Leading security expert to discuss challenges of open technologies
One of the world’s leading experts on security and how conflicts end will visit Salve Regina next week to discuss how new “open” technologies are transforming access to means of violence.
Audrey Kurth Cronin will present “Power to the People: How Open Technological Innovation is Arming Tomorrow’s Terrorists” at 7 p.m. Monday, Oct. 7 in the Bazarsky Lecture Hall as part of the Pell Center for International Relations and Public Policy’s fall lecture series. To RSVP, visit the Pell Center’s Eventbrite page.
Accessible innovations in destructive force have long driven new patterns of political violence. When Alfred Nobel invented dynamite and Mikhail Kalashnikov designed the AK-47, each inadvertently spurred terrorist and insurgent movements that killed millions and upended the international system.
In her new book, Cronin argues that the 21st century “sharing economy” has already disrupted every institution, including the armed forces. Higher-order functions that previously had been exclusively under state military control – mass mobilization, force projection and systems integration – are being harnessed by non-state actors, including violent individuals, terrorists, insurgents and private armies.
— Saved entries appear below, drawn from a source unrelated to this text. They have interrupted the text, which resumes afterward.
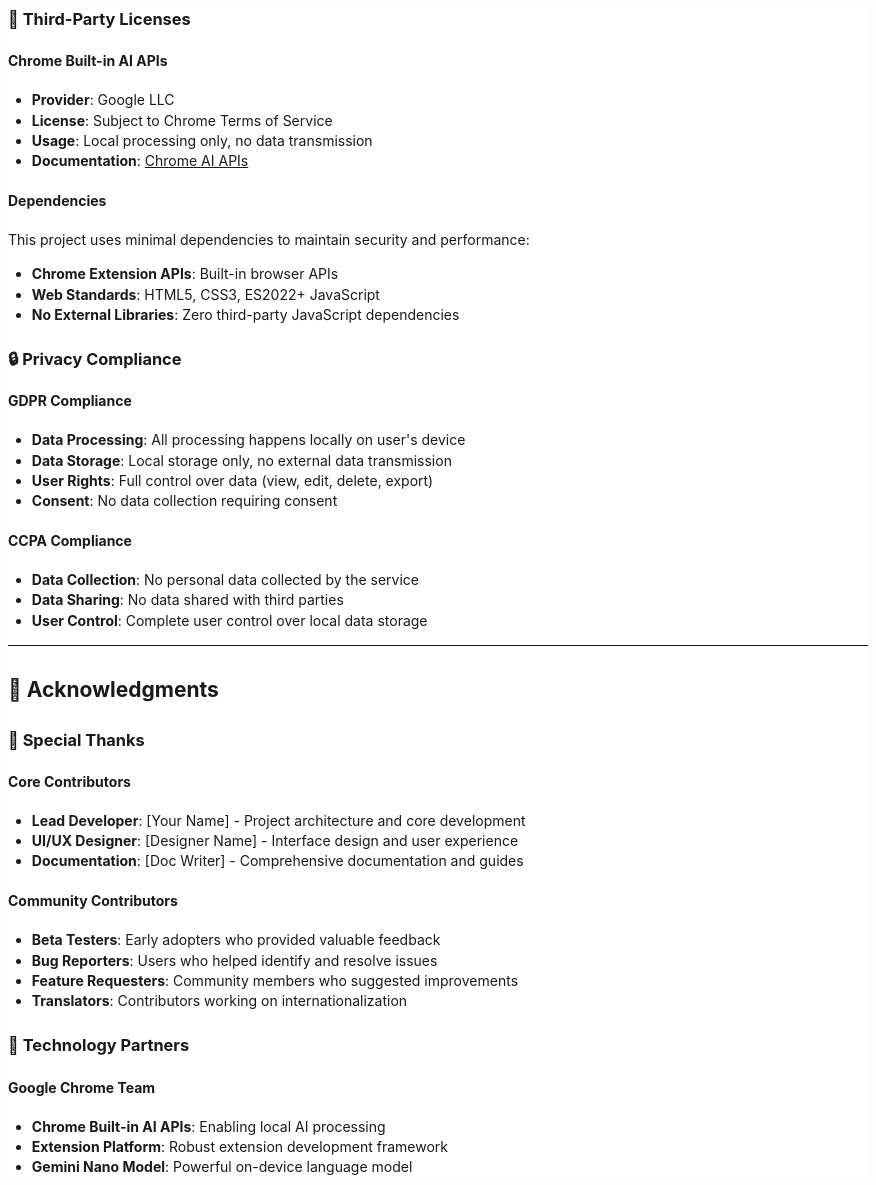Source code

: ### 🤝 **Third-Party Licenses**

#### **Chrome Built-in AI APIs**
- **Provider**: Google LLC
- **License**: Subject to Chrome Terms of Service
- **Usage**: Local processing only, no data transmission
- **Documentation**: [Chrome AI APIs](https://developer.chrome.com/docs/ai)

#### **Dependencies**
This project uses minimal dependencies to maintain security and performance:
- **Chrome Extension APIs**: Built-in browser APIs
- **Web Standards**: HTML5, CSS3, ES2022+ JavaScript
- **No External Libraries**: Zero third-party JavaScript dependencies

### 🔒 **Privacy Compliance**

#### **GDPR Compliance**
- **Data Processing**: All processing happens locally on user's device
- **Data Storage**: Local storage only, no external data transmission
- **User Rights**: Full control over data (view, edit, delete, export)
- **Consent**: No data collection requiring consent

#### **CCPA Compliance**
- **Data Collection**: No personal data collected by the service
- **Data Sharing**: No data shared with third parties
- **User Control**: Complete user control over local data storage

---

## 🙏 Acknowledgments

### 🌟 **Special Thanks**

#### **Core Contributors**
- **Lead Developer**: [Your Name] - Project architecture and core development
- **UI/UX Designer**: [Designer Name] - Interface design and user experience
- **Documentation**: [Doc Writer] - Comprehensive documentation and guides

#### **Community Contributors**
- **Beta Testers**: Early adopters who provided valuable feedback
- **Bug Reporters**: Users who helped identify and resolve issues
- **Feature Requesters**: Community members who suggested improvements
- **Translators**: Contributors working on internationalization

### 🏢 **Technology Partners**

#### **Google Chrome Team**
- **Chrome Built-in AI APIs**: Enabling local AI processing
- **Extension Platform**: Robust extension development framework
- **Gemini Nano Model**: Powerful on-device language model
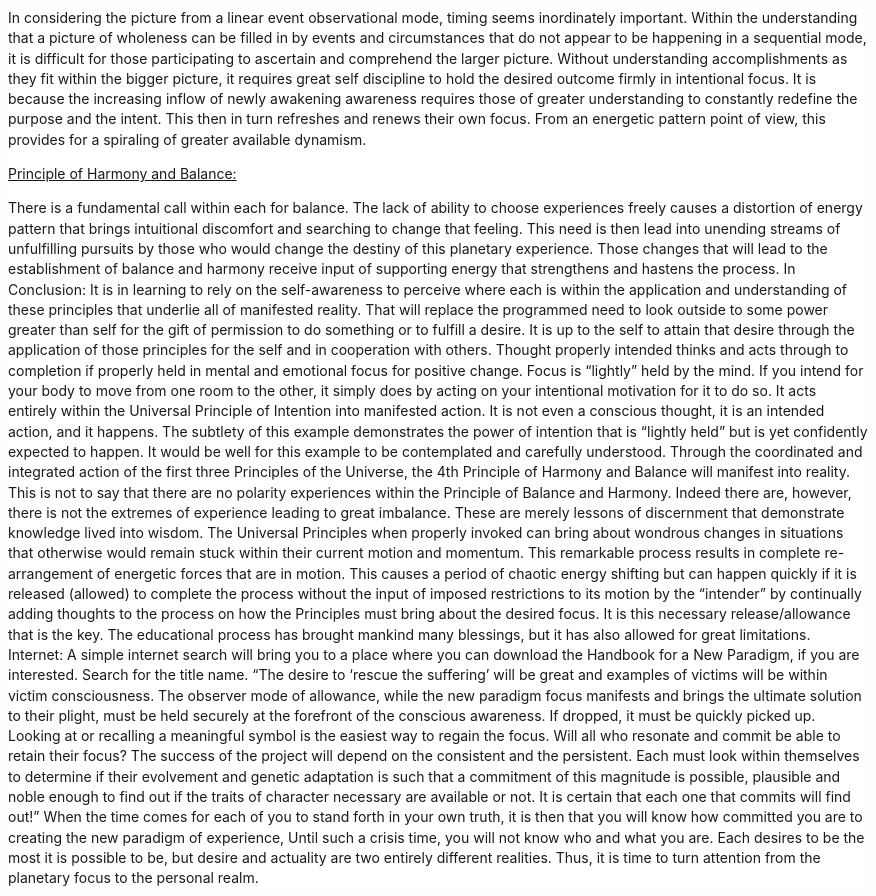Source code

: In considering the picture from a linear event observational mode, timing seems inordinately important. Within the understanding that a picture of wholeness can be filled in by events and circumstances that do not appear to be happening in a sequential mode, it is difficult for those participating to ascertain and comprehend the larger picture. Without understanding accomplishments as they fit within the bigger picture, it requires great self discipline to hold the desired outcome firmly in intentional focus. It is because the increasing inflow of newly awakening awareness requires those of greater understanding to constantly redefine the purpose and the intent. This then in turn refreshes and renews their own focus. From an energetic pattern point of view, this provides for a spiraling of greater available dynamism.

<span style="text-decoration: underline">Principle of Harmony and Balance: </span>

There is a fundamental call within each for balance. The lack of ability to choose experiences freely causes a distortion of energy pattern that brings intuitional discomfort and searching to change that feeling. This need is then lead into unending streams of unfulfilling pursuits by those who would change the destiny of this planetary experience.
Those changes that will lead to the establishment of balance and harmony receive input of supporting energy that strengthens and hastens the process.
In Conclusion: It is in learning to rely on the self-awareness to perceive where each is within the application and understanding of these principles that underlie all of manifested reality. That will replace the programmed need to look outside to some power greater than self for the gift of permission to do something or to fulfill a desire. It is up to the self to attain that desire through the application of those principles for the self and in cooperation with others. Thought properly intended thinks and acts through to completion if properly held in mental and emotional focus for positive change. Focus is “lightly” held by the mind. If you intend for your body to move from one room to the other, it simply does by acting on your intentional motivation for it to do so. It acts entirely within the Universal Principle of Intention into manifested action. It is not even a conscious thought, it is an intended action, and it happens. The subtlety of this example demonstrates the power of intention that is “lightly held” but is yet confidently expected to happen. It would be well for this example to be contemplated and carefully understood.
Through the coordinated and integrated action of the first three Principles of the Universe, the 4th Principle of Harmony and Balance will manifest into reality. This is not to say that there are no polarity experiences within the Principle of Balance and Harmony. Indeed there are, however, there is not the extremes of experience leading to great imbalance. These are merely lessons of discernment that demonstrate knowledge lived into wisdom.
The Universal Principles when properly invoked can bring about wondrous changes in situations that otherwise would remain stuck within their current motion and momentum. This remarkable process results in complete re-arrangement of energetic forces that are in motion. This causes a period of chaotic energy shifting but can happen quickly if it is released (allowed) to complete the process without the input of imposed restrictions to its motion by the “intender” by continually adding thoughts to the process on how the Principles must bring about the desired focus. It is this necessary release/allowance that is the key. The educational process has brought mankind many blessings, but it has also allowed for great limitations.
Internet: A simple internet search will bring you to a place where you can download the Handbook for a New Paradigm, if you are interested. Search for the title name.
“The desire to ‘rescue the suffering’ will be great and examples of victims will be within victim consciousness. The observer mode of allowance, while the new paradigm focus manifests and brings the ultimate solution to their plight, must be held securely at the forefront of the conscious awareness. If dropped, it must be quickly picked up. Looking at or recalling a meaningful symbol is the easiest way to regain the focus. Will all who resonate and commit be able to retain their focus? The success of the project will depend on the consistent and the persistent. Each must look within themselves to determine if their evolvement and genetic adaptation is such that a commitment of this magnitude is possible, plausible and noble enough to find out if the traits of character necessary are available or not. It is certain that each one that commits will find out!”
When the time comes for each of you to stand forth in your own truth, it is then that you will know how committed you are to creating the new paradigm of experience, Until such a crisis time, you will not know who and what you are. Each desires to be the most it is possible to be, but desire and actuality are two entirely different realities. Thus, it is time to turn attention from the planetary focus to the personal realm.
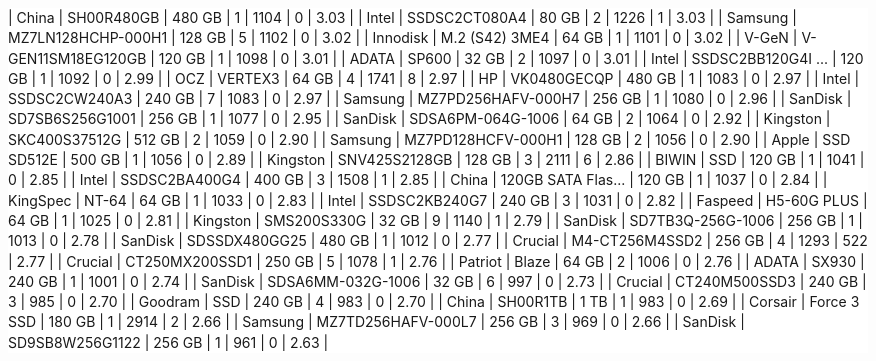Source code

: | China     | SH00R480GB         | 480 GB | 1       | 1104  | 0     | 3.03   |
| Intel     | SSDSC2CT080A4      | 80 GB  | 2       | 1226  | 1     | 3.03   |
| Samsung   | MZ7LN128HCHP-000H1 | 128 GB | 5       | 1102  | 0     | 3.02   |
| Innodisk  | M.2 (S42) 3ME4     | 64 GB  | 1       | 1101  | 0     | 3.02   |
| V-GeN     | V-GEN11SM18EG120GB | 120 GB | 1       | 1098  | 0     | 3.01   |
| ADATA     | SP600              | 32 GB  | 2       | 1097  | 0     | 3.01   |
| Intel     | SSDSC2BB120G4I ... | 120 GB | 1       | 1092  | 0     | 2.99   |
| OCZ       | VERTEX3            | 64 GB  | 4       | 1741  | 8     | 2.97   |
| HP        | VK0480GECQP        | 480 GB | 1       | 1083  | 0     | 2.97   |
| Intel     | SSDSC2CW240A3      | 240 GB | 7       | 1083  | 0     | 2.97   |
| Samsung   | MZ7PD256HAFV-000H7 | 256 GB | 1       | 1080  | 0     | 2.96   |
| SanDisk   | SD7SB6S256G1001    | 256 GB | 1       | 1077  | 0     | 2.95   |
| SanDisk   | SDSA6PM-064G-1006  | 64 GB  | 2       | 1064  | 0     | 2.92   |
| Kingston  | SKC400S37512G      | 512 GB | 2       | 1059  | 0     | 2.90   |
| Samsung   | MZ7PD128HCFV-000H1 | 128 GB | 2       | 1056  | 0     | 2.90   |
| Apple     | SSD SD512E         | 500 GB | 1       | 1056  | 0     | 2.89   |
| Kingston  | SNV425S2128GB      | 128 GB | 3       | 2111  | 6     | 2.86   |
| BIWIN     | SSD                | 120 GB | 1       | 1041  | 0     | 2.85   |
| Intel     | SSDSC2BA400G4      | 400 GB | 3       | 1508  | 1     | 2.85   |
| China     | 120GB SATA Flas... | 120 GB | 1       | 1037  | 0     | 2.84   |
| KingSpec  | NT-64              | 64 GB  | 1       | 1033  | 0     | 2.83   |
| Intel     | SSDSC2KB240G7      | 240 GB | 3       | 1031  | 0     | 2.82   |
| Faspeed   | H5-60G PLUS        | 64 GB  | 1       | 1025  | 0     | 2.81   |
| Kingston  | SMS200S330G        | 32 GB  | 9       | 1140  | 1     | 2.79   |
| SanDisk   | SD7TB3Q-256G-1006  | 256 GB | 1       | 1013  | 0     | 2.78   |
| SanDisk   | SDSSDX480GG25      | 480 GB | 1       | 1012  | 0     | 2.77   |
| Crucial   | M4-CT256M4SSD2     | 256 GB | 4       | 1293  | 522   | 2.77   |
| Crucial   | CT250MX200SSD1     | 250 GB | 5       | 1078  | 1     | 2.76   |
| Patriot   | Blaze              | 64 GB  | 2       | 1006  | 0     | 2.76   |
| ADATA     | SX930              | 240 GB | 1       | 1001  | 0     | 2.74   |
| SanDisk   | SDSA6MM-032G-1006  | 32 GB  | 6       | 997   | 0     | 2.73   |
| Crucial   | CT240M500SSD3      | 240 GB | 3       | 985   | 0     | 2.70   |
| Goodram   | SSD                | 240 GB | 4       | 983   | 0     | 2.70   |
| China     | SH00R1TB           | 1 TB   | 1       | 983   | 0     | 2.69   |
| Corsair   | Force 3 SSD        | 180 GB | 1       | 2914  | 2     | 2.66   |
| Samsung   | MZ7TD256HAFV-000L7 | 256 GB | 3       | 969   | 0     | 2.66   |
| SanDisk   | SD9SB8W256G1122    | 256 GB | 1       | 961   | 0     | 2.63   |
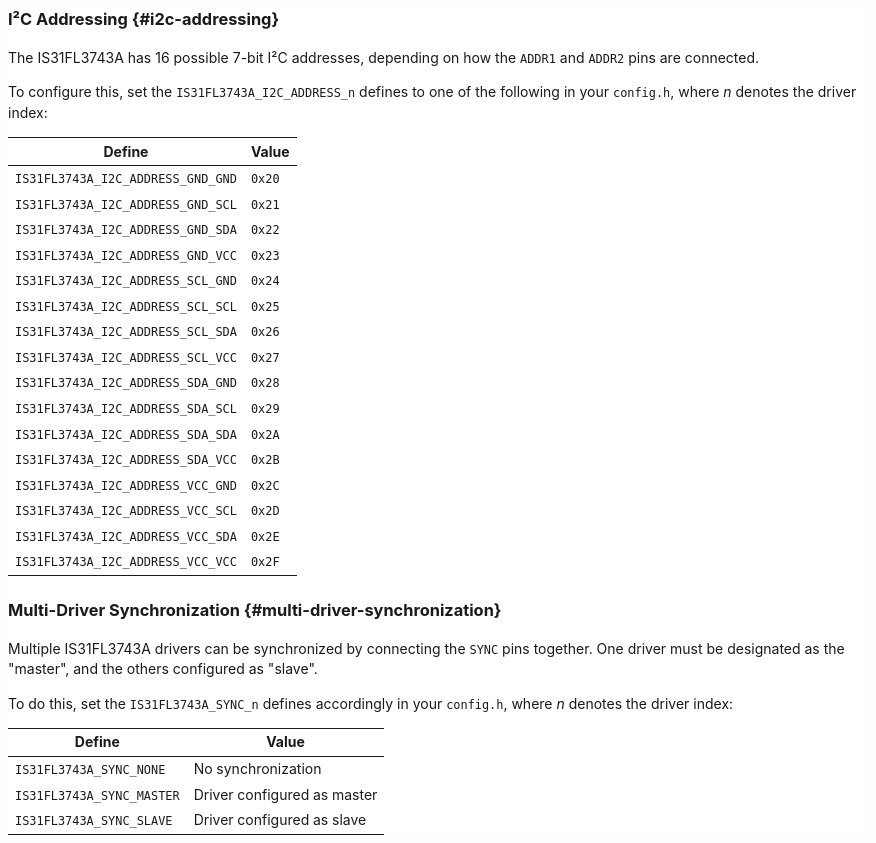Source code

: ### I²C Addressing {#i2c-addressing}

The IS31FL3743A has 16 possible 7-bit I²C addresses, depending on how the `ADDR1` and `ADDR2` pins are connected.

To configure this, set the `IS31FL3743A_I2C_ADDRESS_n` defines to one of the following in your `config.h`, where *n* denotes the driver index:

|Define                           |Value |
|---------------------------------|------|
|`IS31FL3743A_I2C_ADDRESS_GND_GND`|`0x20`|
|`IS31FL3743A_I2C_ADDRESS_GND_SCL`|`0x21`|
|`IS31FL3743A_I2C_ADDRESS_GND_SDA`|`0x22`|
|`IS31FL3743A_I2C_ADDRESS_GND_VCC`|`0x23`|
|`IS31FL3743A_I2C_ADDRESS_SCL_GND`|`0x24`|
|`IS31FL3743A_I2C_ADDRESS_SCL_SCL`|`0x25`|
|`IS31FL3743A_I2C_ADDRESS_SCL_SDA`|`0x26`|
|`IS31FL3743A_I2C_ADDRESS_SCL_VCC`|`0x27`|
|`IS31FL3743A_I2C_ADDRESS_SDA_GND`|`0x28`|
|`IS31FL3743A_I2C_ADDRESS_SDA_SCL`|`0x29`|
|`IS31FL3743A_I2C_ADDRESS_SDA_SDA`|`0x2A`|
|`IS31FL3743A_I2C_ADDRESS_SDA_VCC`|`0x2B`|
|`IS31FL3743A_I2C_ADDRESS_VCC_GND`|`0x2C`|
|`IS31FL3743A_I2C_ADDRESS_VCC_SCL`|`0x2D`|
|`IS31FL3743A_I2C_ADDRESS_VCC_SDA`|`0x2E`|
|`IS31FL3743A_I2C_ADDRESS_VCC_VCC`|`0x2F`|

### Multi-Driver Synchronization {#multi-driver-synchronization}

Multiple IS31FL3743A drivers can be synchronized by connecting the `SYNC` pins together. One driver must be designated as the "master", and the others configured as "slave".

To do this, set the `IS31FL3743A_SYNC_n` defines accordingly in your `config.h`, where *n* denotes the driver index:

|Define                   |Value                      |
|-------------------------|---------------------------|
|`IS31FL3743A_SYNC_NONE`  |No synchronization         |
|`IS31FL3743A_SYNC_MASTER`|Driver configured as master|
|`IS31FL3743A_SYNC_SLAVE` |Driver configured as slave |
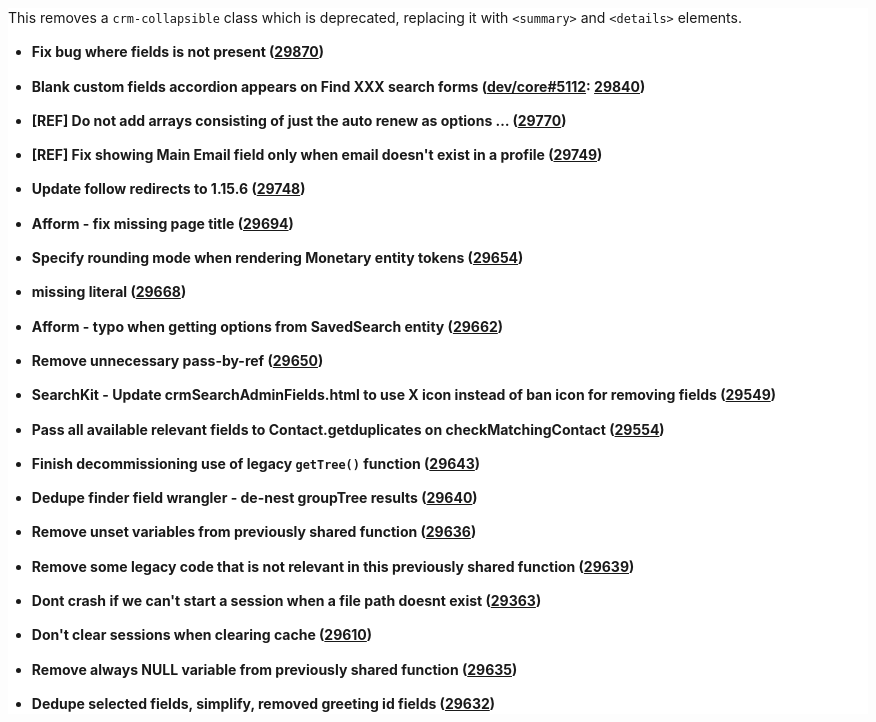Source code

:   This removes a `crm-collapsible` class which is deprecated, replacing it with
  `<summary>` and `<details>` elements.

- **Fix bug where fields is not present ([29870](https://github.com/civicrm/civicrm-core/pull/29870))**

- **Blank custom fields accordion appears on Find XXX search forms 
  ([dev/core#5112](https://lab.civicrm.org/dev/core/-/issues/5112):
  [29840](https://github.com/civicrm/civicrm-core/pull/29840))**

- **[REF] Do not add arrays consisting of just the auto renew as options … ([29770](https://github.com/civicrm/civicrm-core/pull/29770))**

- **[REF] Fix showing Main Email field only when email doesn't exist in a 
  profile ([29749](https://github.com/civicrm/civicrm-core/pull/29749))**

- **Update follow redirects to 1.15.6 ([29748](https://github.com/civicrm/civicrm-core/pull/29748))**

- **Afform - fix missing page title ([29694](https://github.com/civicrm/civicrm-core/pull/29694))**

- **Specify rounding mode when rendering Monetary entity tokens 
  ([29654](https://github.com/civicrm/civicrm-core/pull/29654))**

- **missing literal ([29668](https://github.com/civicrm/civicrm-core/pull/29668))**

- **Afform - typo when getting options from SavedSearch entity ([29662](https://github.com/civicrm/civicrm-core/pull/29662))**

- **Remove unnecessary pass-by-ref ([29650](https://github.com/civicrm/civicrm-core/pull/29650))**

- **SearchKit - Update crmSearchAdminFields.html to use X icon instead of ban icon for removing fields ([29549](https://github.com/civicrm/civicrm-core/pull/29549))**

- **Pass all available relevant fields to Contact.getduplicates on checkMatchingContact ([29554](https://github.com/civicrm/civicrm-core/pull/29554))**

- **Finish decommissioning use of legacy `getTree()` function ([29643](https://github.com/civicrm/civicrm-core/pull/29643))**

- **Dedupe finder field wrangler - de-nest groupTree results ([29640](https://github.com/civicrm/civicrm-core/pull/29640))**

- **Remove unset variables from previously shared function ([29636](https://github.com/civicrm/civicrm-core/pull/29636))**

- **Remove some legacy code that is not relevant in this previously shared function ([29639](https://github.com/civicrm/civicrm-core/pull/29639))**

- **Dont crash if we can't start a session when a file path doesnt exist ([29363](https://github.com/civicrm/civicrm-core/pull/29363))**

- **Don't clear sessions when clearing cache ([29610](https://github.com/civicrm/civicrm-core/pull/29610))**

- **Remove always NULL variable from previously shared function ([29635](https://github.com/civicrm/civicrm-core/pull/29635))**

- **Dedupe selected fields, simplify, removed greeting id fields ([29632](https://github.com/civicrm/civicrm-core/pull/29632))**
Power, in the form of lethal technology, is flowing to the people; but the same technologies that empower can imperil global security – unless we act strategically.
Cronin’s career incorporates experience in both academic and policy positions, in the U.S. and abroad. She is the founding director of the Center for Security, Innovation and New Technology at American University and was previously the director of war and statecraft at the U.S. National War College.
Cronin has worked as a specialist in terrorism at the Congressional Research Service, advising members of Congress in the aftermath of 9/11. She also held a number of positions in the U.S. executive branch, including in the Office of the Secretary of Defense for Policy, and was director of studies for Oxford University’s Changing Character of War program.